> _STATED EXERCISE_: Extend the passage on Billboard's 1951 rhythm and blues charts, picking up after its final sentence.

> _QUOTED TEXT_:
In 1951, Billboard magazine published Best Selling Retail Rhythm & Blues Records and Most Played Juke Box Rhythm & Blues Records, two charts covering the top-performing songs in the United States in rhythm and blues (R&B) and related African-American-oriented music genres. The charts, one based on sales in stores and the other on plays in jukeboxes, are considered part of the lineage of the magazine's multimetric R&B chart launched in 1958, which since 2005 has been published under the title Hot R&B/Hip-Hop Songs.

> _ENTRIES_:

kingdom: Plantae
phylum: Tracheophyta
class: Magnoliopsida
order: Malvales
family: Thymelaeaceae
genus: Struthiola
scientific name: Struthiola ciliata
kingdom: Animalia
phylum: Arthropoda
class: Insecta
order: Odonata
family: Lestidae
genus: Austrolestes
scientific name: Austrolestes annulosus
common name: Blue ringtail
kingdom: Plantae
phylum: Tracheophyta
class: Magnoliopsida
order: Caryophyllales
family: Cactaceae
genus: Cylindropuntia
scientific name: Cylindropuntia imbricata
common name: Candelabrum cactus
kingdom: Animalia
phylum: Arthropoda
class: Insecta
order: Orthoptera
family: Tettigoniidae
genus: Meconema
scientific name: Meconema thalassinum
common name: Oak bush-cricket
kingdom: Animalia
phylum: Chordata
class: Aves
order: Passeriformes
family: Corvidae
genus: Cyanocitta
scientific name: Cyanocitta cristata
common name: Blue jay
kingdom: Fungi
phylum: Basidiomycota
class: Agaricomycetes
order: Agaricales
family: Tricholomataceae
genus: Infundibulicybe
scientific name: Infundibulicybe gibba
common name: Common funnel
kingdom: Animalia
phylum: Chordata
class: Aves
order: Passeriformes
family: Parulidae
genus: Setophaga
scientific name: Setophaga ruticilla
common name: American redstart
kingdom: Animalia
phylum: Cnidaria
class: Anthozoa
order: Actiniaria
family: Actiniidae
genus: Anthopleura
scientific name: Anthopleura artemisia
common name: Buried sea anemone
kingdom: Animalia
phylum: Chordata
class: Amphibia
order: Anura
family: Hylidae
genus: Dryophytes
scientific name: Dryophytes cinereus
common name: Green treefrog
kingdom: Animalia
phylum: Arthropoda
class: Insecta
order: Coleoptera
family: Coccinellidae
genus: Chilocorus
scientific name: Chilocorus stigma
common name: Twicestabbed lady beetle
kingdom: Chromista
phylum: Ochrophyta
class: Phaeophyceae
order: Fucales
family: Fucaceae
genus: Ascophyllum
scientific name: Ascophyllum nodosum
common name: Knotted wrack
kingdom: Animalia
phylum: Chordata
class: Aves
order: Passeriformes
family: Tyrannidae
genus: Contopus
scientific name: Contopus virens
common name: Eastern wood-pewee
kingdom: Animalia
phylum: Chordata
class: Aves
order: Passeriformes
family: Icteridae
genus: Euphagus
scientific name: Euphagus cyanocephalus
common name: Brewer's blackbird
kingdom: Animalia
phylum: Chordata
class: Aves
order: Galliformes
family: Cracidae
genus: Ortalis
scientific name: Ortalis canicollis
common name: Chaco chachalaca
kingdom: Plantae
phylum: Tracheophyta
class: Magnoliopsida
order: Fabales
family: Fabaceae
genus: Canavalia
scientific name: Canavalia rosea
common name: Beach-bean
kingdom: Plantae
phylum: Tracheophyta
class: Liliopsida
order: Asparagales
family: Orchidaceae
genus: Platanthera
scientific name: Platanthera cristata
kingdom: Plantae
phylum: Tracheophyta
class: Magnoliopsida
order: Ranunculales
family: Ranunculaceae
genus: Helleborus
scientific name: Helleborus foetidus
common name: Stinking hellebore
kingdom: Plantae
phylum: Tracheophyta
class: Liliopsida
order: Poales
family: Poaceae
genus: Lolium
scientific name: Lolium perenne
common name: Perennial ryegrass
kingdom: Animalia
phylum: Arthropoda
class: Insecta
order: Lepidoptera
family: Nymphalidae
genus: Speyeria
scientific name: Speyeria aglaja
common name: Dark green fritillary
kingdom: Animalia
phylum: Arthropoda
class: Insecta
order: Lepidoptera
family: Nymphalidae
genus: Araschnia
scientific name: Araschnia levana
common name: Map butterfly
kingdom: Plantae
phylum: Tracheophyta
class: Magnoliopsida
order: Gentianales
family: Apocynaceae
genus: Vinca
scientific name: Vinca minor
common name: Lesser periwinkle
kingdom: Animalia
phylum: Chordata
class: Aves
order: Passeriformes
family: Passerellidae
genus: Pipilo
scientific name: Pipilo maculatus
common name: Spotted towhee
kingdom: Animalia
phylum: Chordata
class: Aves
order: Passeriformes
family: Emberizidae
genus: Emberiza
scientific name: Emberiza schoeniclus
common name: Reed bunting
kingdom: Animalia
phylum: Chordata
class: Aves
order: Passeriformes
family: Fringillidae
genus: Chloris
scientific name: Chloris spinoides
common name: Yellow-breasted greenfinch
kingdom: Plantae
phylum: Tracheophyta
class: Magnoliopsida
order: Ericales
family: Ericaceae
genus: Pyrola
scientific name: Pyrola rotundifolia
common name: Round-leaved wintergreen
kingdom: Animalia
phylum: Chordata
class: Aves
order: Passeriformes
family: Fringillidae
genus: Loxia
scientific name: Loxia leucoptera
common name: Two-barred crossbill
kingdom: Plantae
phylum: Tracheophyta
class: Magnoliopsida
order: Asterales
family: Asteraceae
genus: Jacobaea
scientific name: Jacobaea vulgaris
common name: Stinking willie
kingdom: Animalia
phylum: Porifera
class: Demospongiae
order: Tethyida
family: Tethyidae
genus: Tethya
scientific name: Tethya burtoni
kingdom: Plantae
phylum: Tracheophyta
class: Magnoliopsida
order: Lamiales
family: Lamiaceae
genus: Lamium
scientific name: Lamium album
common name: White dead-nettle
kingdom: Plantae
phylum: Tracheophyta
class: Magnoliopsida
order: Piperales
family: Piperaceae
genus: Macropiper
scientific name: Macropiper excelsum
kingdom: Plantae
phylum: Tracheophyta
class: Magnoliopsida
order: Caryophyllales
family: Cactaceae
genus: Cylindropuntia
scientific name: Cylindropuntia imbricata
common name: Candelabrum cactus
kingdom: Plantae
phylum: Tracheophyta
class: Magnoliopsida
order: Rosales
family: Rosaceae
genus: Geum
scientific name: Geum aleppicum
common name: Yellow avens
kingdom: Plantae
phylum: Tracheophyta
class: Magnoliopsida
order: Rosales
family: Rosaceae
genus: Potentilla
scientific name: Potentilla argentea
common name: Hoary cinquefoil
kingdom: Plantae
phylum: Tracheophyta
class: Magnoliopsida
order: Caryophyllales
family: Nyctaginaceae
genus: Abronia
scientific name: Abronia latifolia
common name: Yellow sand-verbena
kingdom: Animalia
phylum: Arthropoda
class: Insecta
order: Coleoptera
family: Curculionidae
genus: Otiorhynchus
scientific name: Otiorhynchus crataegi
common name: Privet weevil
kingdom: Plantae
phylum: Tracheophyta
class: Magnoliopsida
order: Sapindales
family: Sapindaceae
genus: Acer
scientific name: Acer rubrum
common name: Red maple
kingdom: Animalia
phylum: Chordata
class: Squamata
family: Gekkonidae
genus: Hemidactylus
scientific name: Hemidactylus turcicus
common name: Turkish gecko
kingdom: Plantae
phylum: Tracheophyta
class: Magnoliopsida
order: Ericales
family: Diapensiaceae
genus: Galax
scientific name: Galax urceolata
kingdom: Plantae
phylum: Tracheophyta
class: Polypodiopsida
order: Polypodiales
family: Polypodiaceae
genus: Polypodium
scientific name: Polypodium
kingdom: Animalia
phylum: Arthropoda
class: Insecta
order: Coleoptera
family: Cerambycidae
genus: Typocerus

> _EXERCISE RESPONSE_:
In the issue of Billboard dated January 6, Ruth Brown was at number one on the juke box chart with "Teardrops from My Eyes", retaining its position from the final chart of 1950, and Amos Milburn moved into the top spot on the best sellers listing with "Bad, Bad Whiskey".  Beginning in early March, ballad singer and pianist Charles Brown achieved the year's longest unbroken spell at number one on both listings with his song "Black Night"; it spent 14 consecutive weeks atop the juke box chart and 13 consecutive weeks at number one on the best sellers chart.  The longest-running number one on the best sellers chart overall, however, was "Sixty Minute Man" by the Dominoes, with 14 non-consecutive weeks in the top spot, including one tied with another song.  The only act with more than one R&B chart-topper in 1951 was the pioneering doo-wop group the Clovers, who reached number one on the best sellers chart with both "Don't You Know I Love You" and "Fool, Fool, Fool"; the latter also topped the juke box chart and was the year's final chart-topper on that listing.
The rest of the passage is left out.